### Records for the task
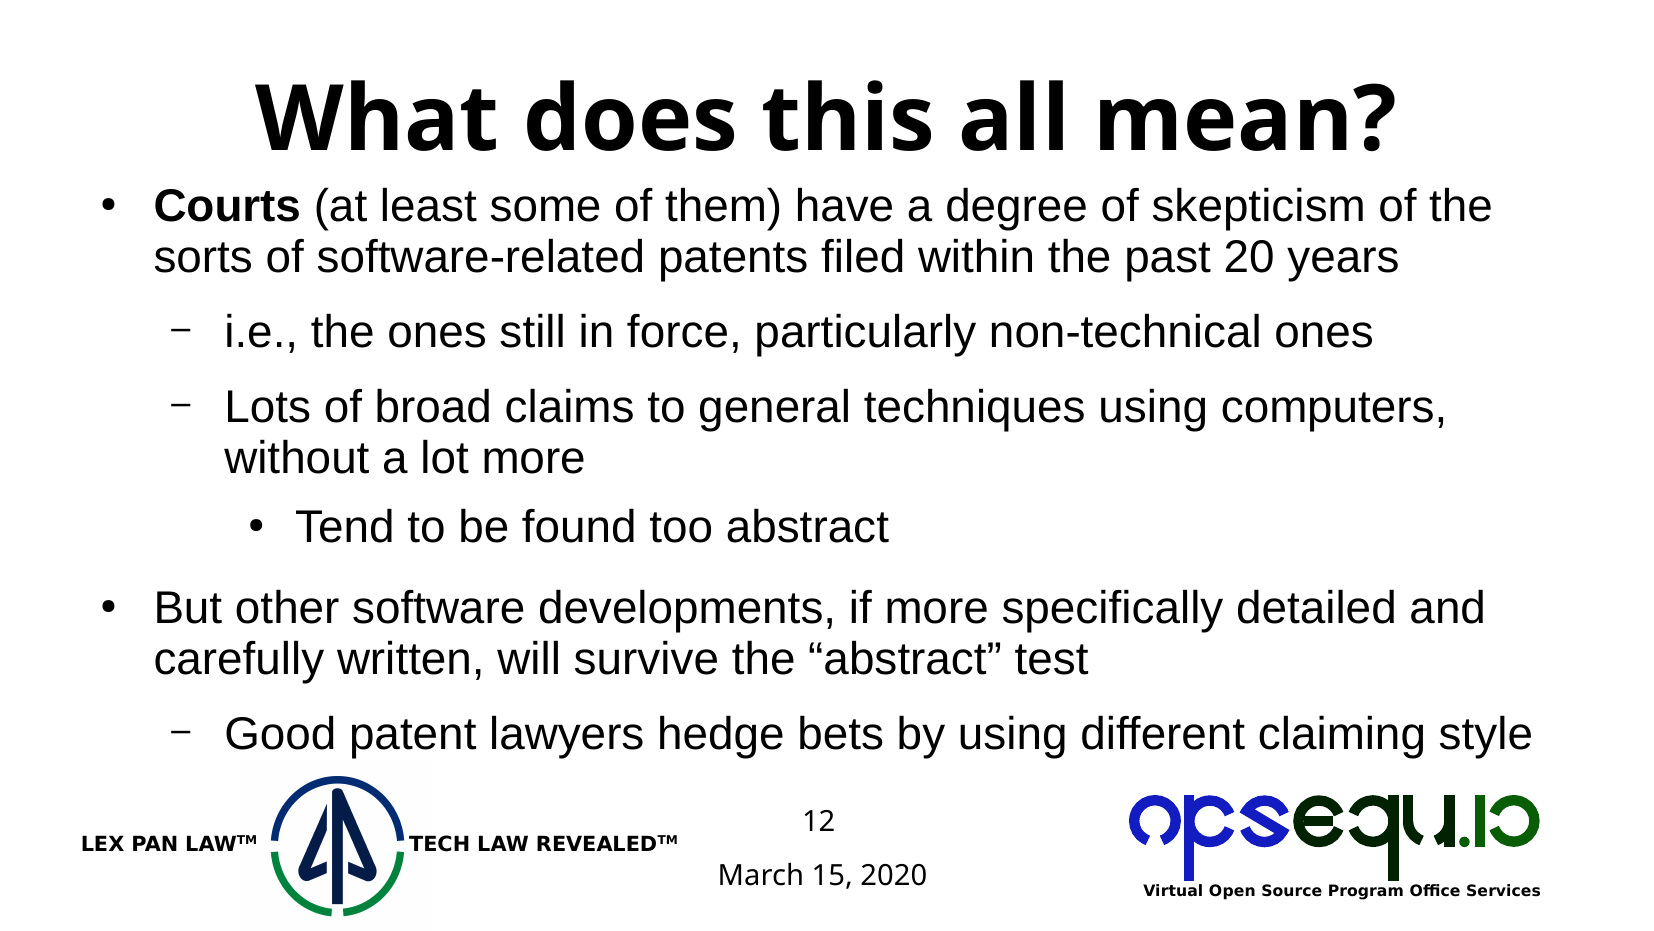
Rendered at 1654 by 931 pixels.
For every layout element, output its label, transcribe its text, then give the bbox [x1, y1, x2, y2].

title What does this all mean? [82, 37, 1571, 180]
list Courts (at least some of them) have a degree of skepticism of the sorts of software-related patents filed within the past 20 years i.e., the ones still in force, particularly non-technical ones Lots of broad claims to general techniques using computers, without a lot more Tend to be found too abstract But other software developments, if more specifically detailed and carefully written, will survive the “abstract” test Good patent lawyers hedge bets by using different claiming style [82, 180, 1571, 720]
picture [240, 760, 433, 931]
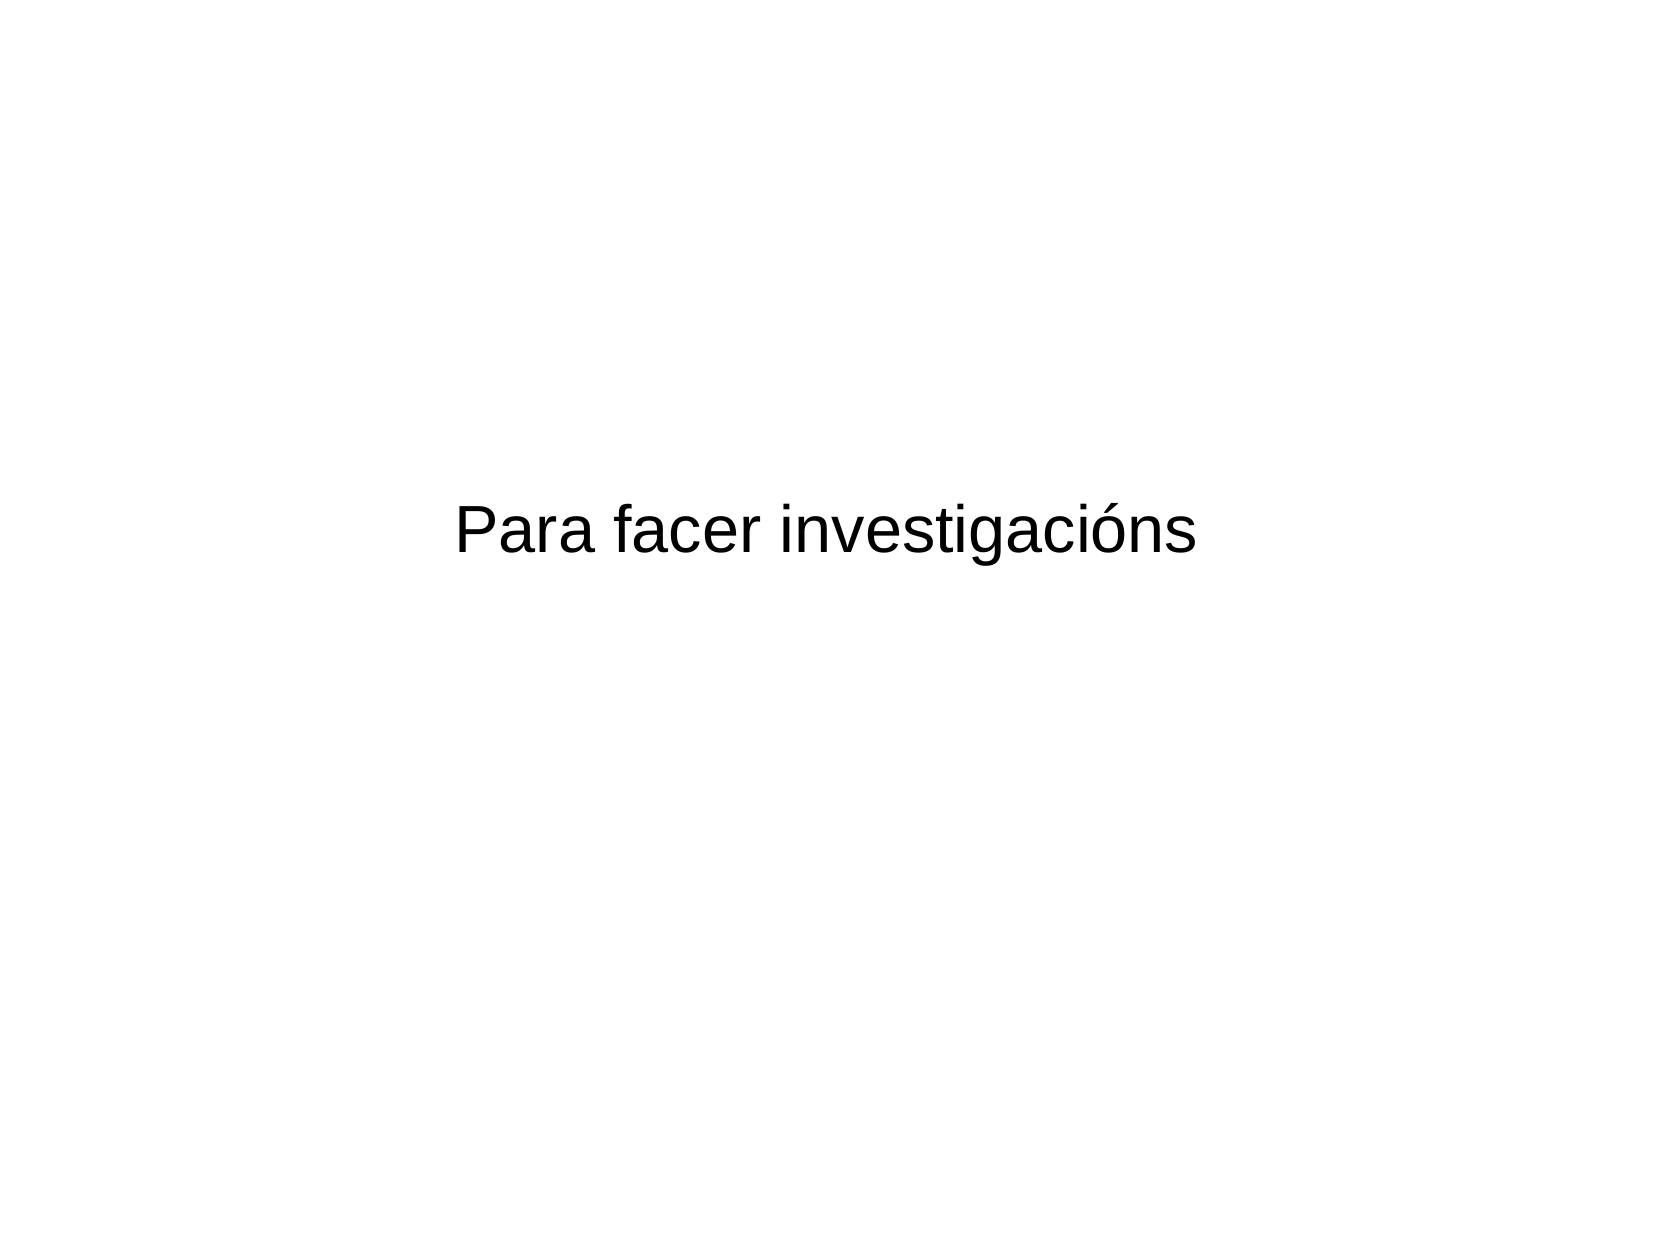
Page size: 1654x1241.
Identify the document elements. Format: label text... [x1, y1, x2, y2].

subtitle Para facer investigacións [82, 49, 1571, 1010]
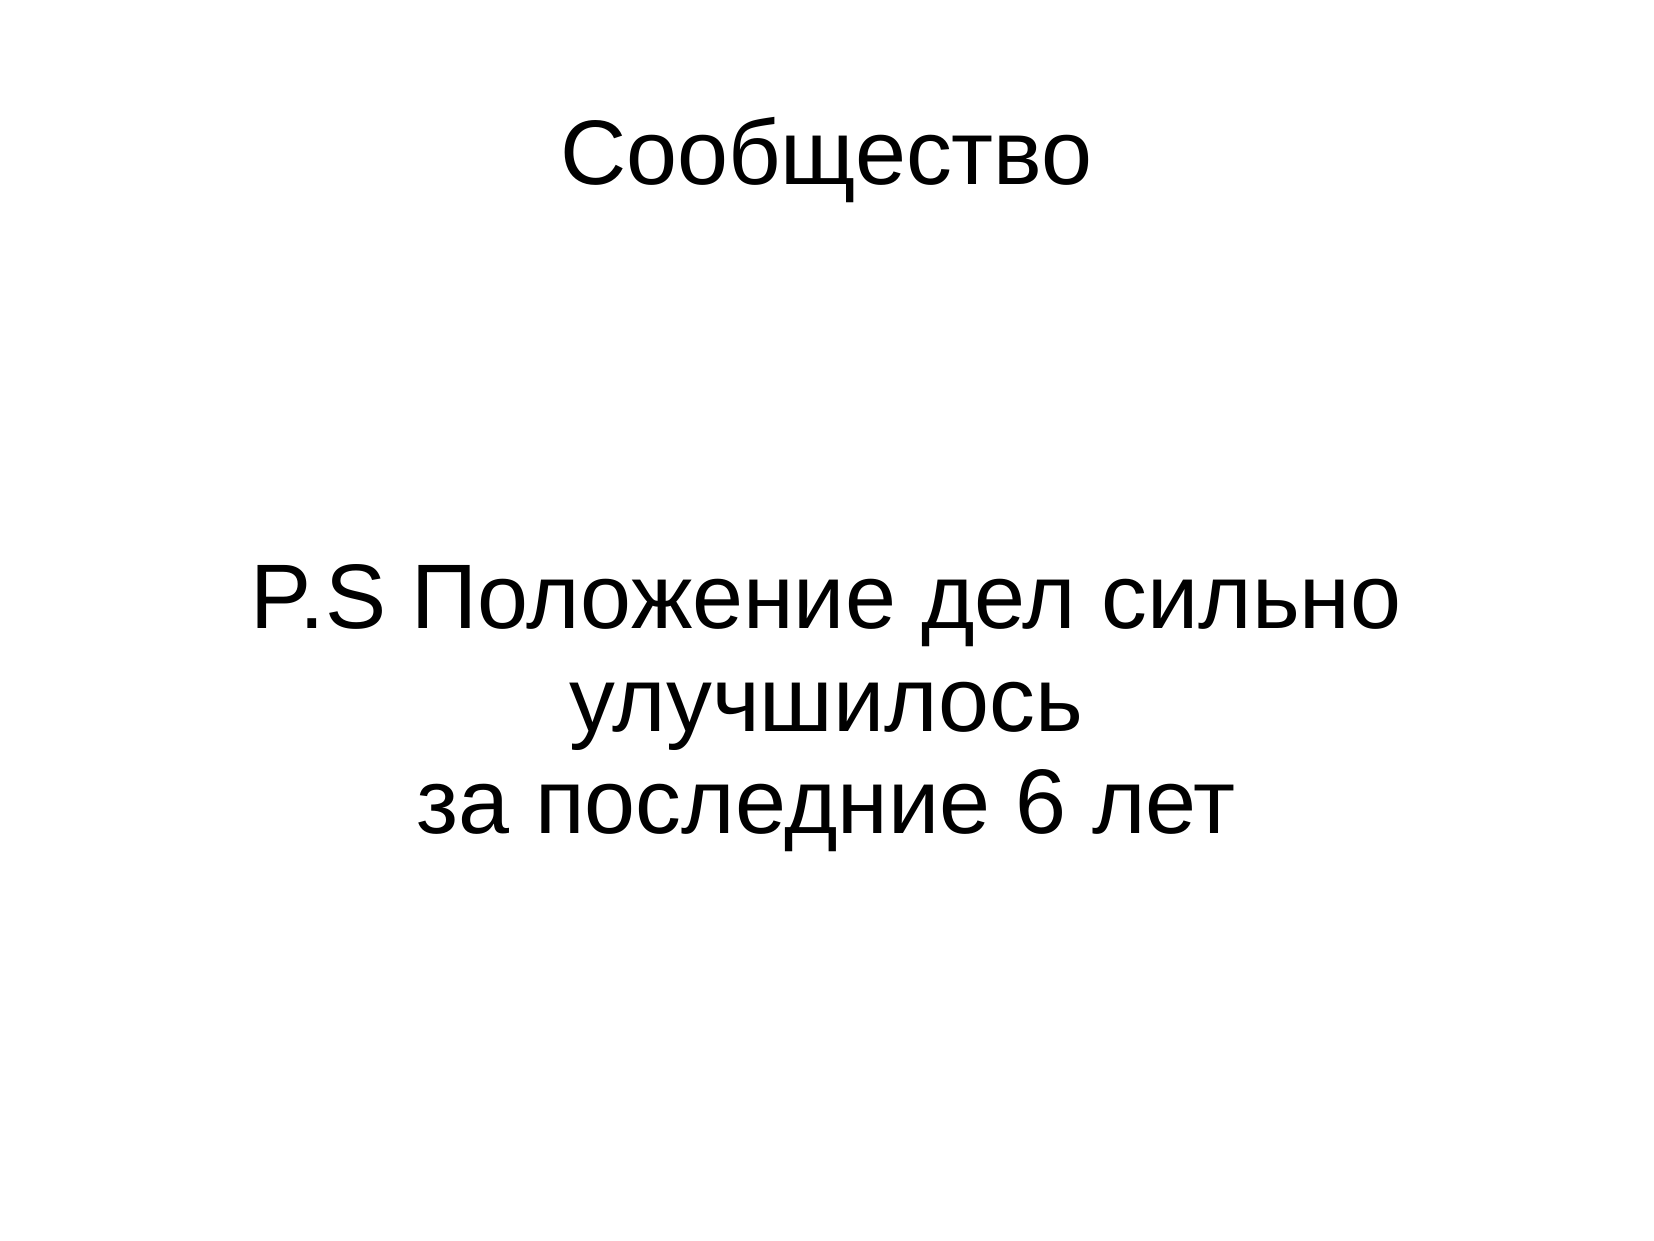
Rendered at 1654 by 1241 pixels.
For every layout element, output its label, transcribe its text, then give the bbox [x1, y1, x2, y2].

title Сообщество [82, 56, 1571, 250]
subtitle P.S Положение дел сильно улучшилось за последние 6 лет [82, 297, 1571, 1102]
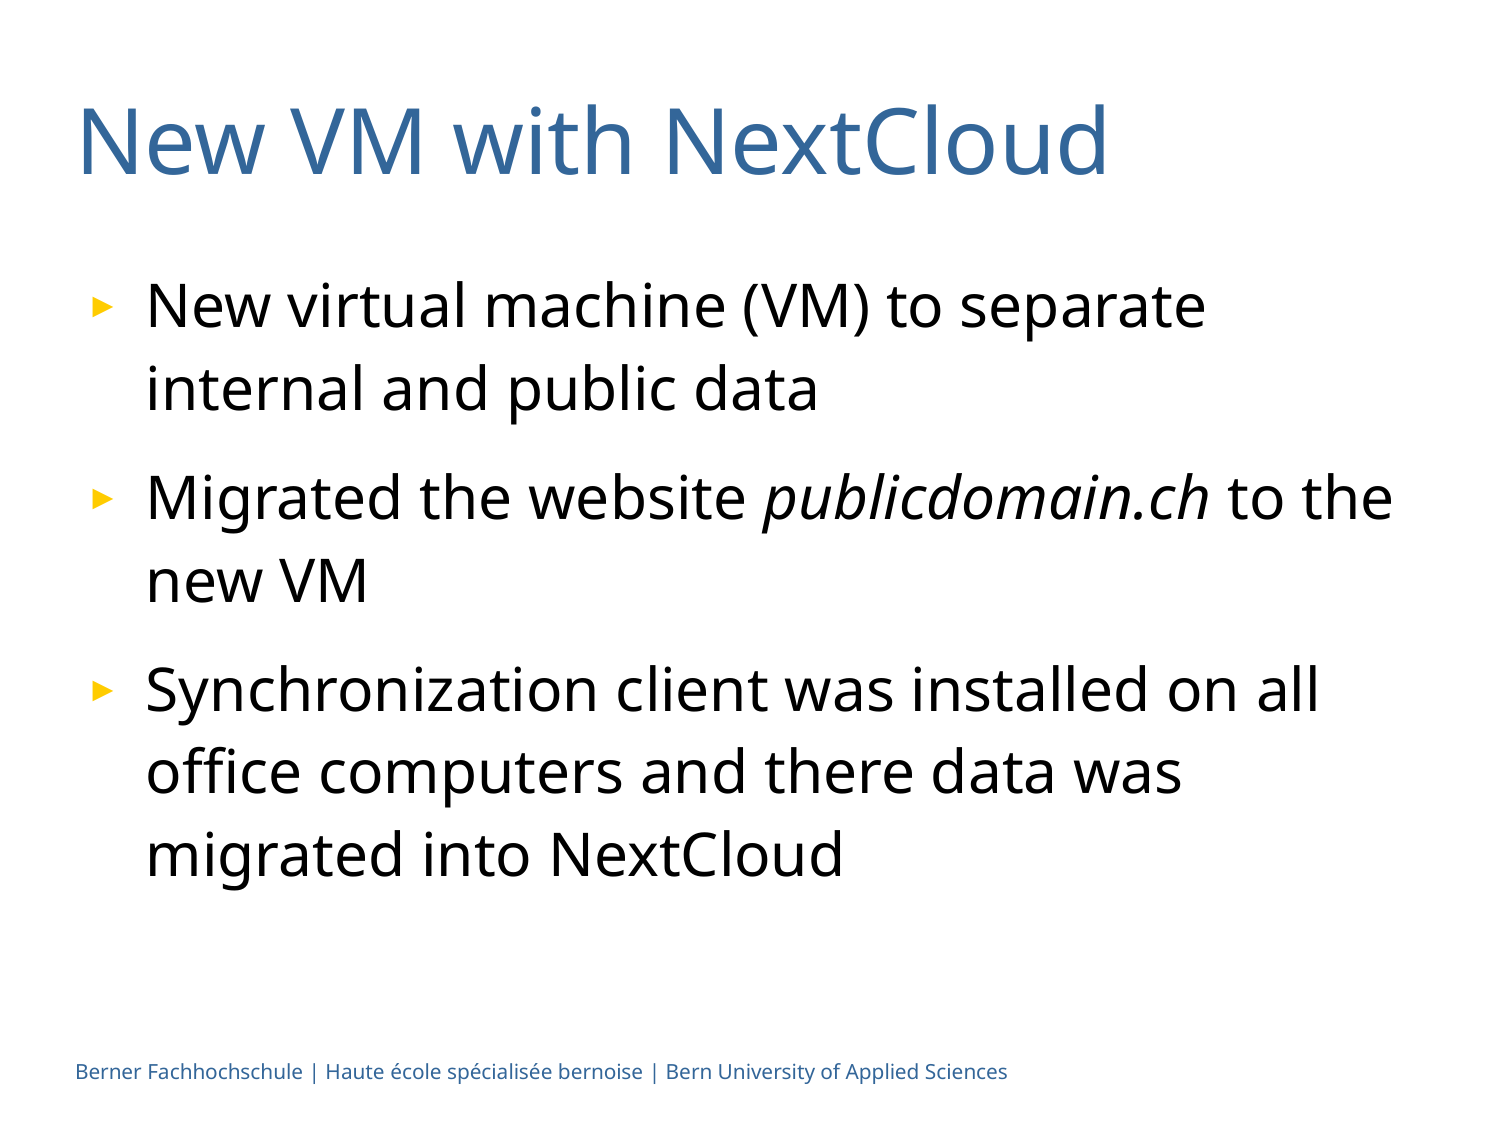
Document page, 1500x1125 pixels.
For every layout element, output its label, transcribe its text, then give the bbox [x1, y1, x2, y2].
######
■ Task requirements
Quote the lines of each record above word for word, without the pictures.

■ Result
Rendered at 1654 by 931 pixels.
For every layout element, output its label, transcribe its text, then give the bbox [x1, y1, x2, y2].

title What does this all mean? [82, 37, 1571, 180]
list Courts (at least some of them) have a degree of skepticism of the sorts of software-related patents filed within the past 20 years i.e., the ones still in force, particularly non-technical ones Lots of broad claims to general techniques using computers, without a lot more Tend to be found too abstract But other software developments, if more specifically detailed and carefully written, will survive the “abstract” test Good patent lawyers hedge bets by using different claiming style [82, 180, 1571, 720]
picture [240, 760, 433, 931]
Page size: 1654x1241.
Identify the document elements. Format: label text... [x1, y1, x2, y2].

subtitle Para facer investigacións [82, 49, 1571, 1010]
Rendered at 1654 by 1241 pixels.
For every layout element, output its label, transcribe its text, then give the bbox [x1, y1, x2, y2].

title Сообщество [82, 56, 1571, 250]
subtitle P.S Положение дел сильно улучшилось за последние 6 лет [82, 297, 1571, 1102]
Document page, 1500x1125 pixels.
For every layout element, output its label, transcribe its text, then give the bbox [x1, y1, x2, y2].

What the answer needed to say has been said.